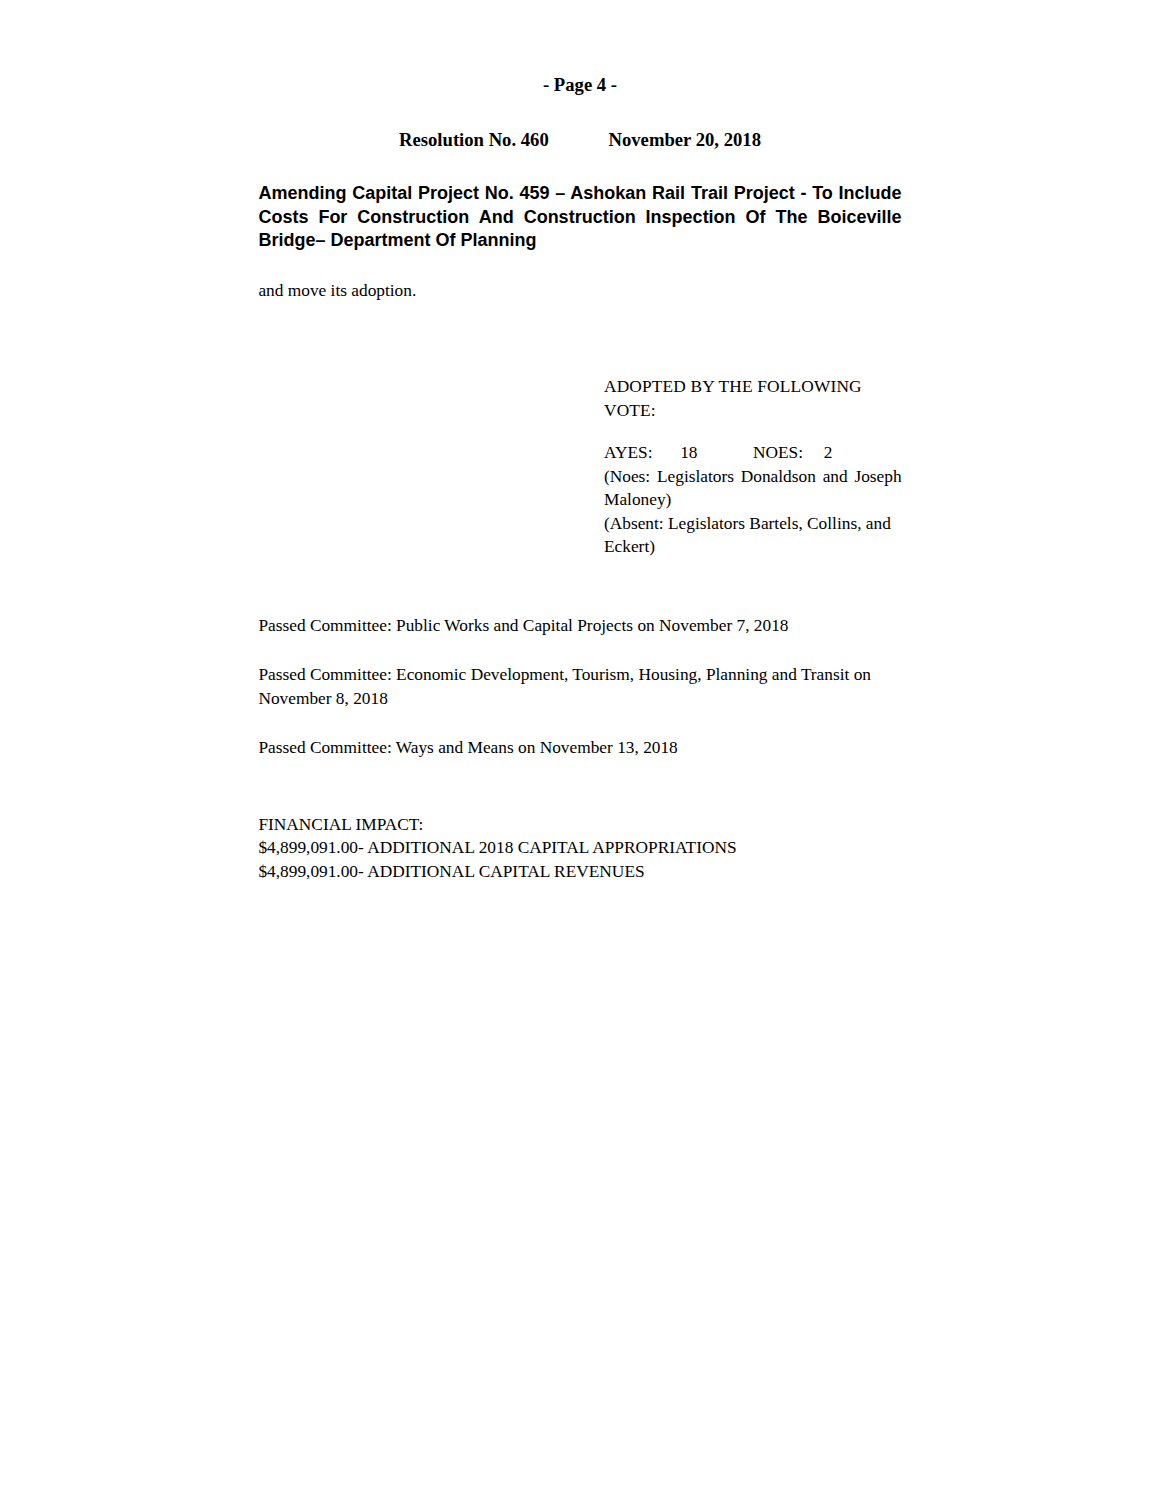- Page 4 -
Resolution No. 460 November 20, 2018
Amending Capital Project No. 459 – Ashokan Rail Trail Project - To Include Costs For Construction And Construction Inspection Of The Boiceville Bridge– Department Of Planning
and move its adoption.
ADOPTED BY THE FOLLOWING VOTE:
AYES:18 NOES:2
(Noes: Legislators Donaldson and Joseph Maloney)
(Absent: Legislators Bartels, Collins, and Eckert)
Passed Committee: Public Works and Capital Projects on November 7, 2018
Passed Committee: Economic Development, Tourism, Housing, Planning and Transit on November 8, 2018
Passed Committee: Ways and Means on November 13, 2018
FINANCIAL IMPACT:
$4,899,091.00- ADDITIONAL 2018 CAPITAL APPROPRIATIONS
$4,899,091.00- ADDITIONAL CAPITAL REVENUES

|---|

§ Task
Return each line from the entries above that includes "Committee".

§ Written solution
Passed Committee: Public Works and Capital Projects on November 7, 2018
Passed Committee: Economic Development, Tourism, Housing, Planning and Transit on November 8, 2018
Passed Committee: Ways and Means on November 13, 2018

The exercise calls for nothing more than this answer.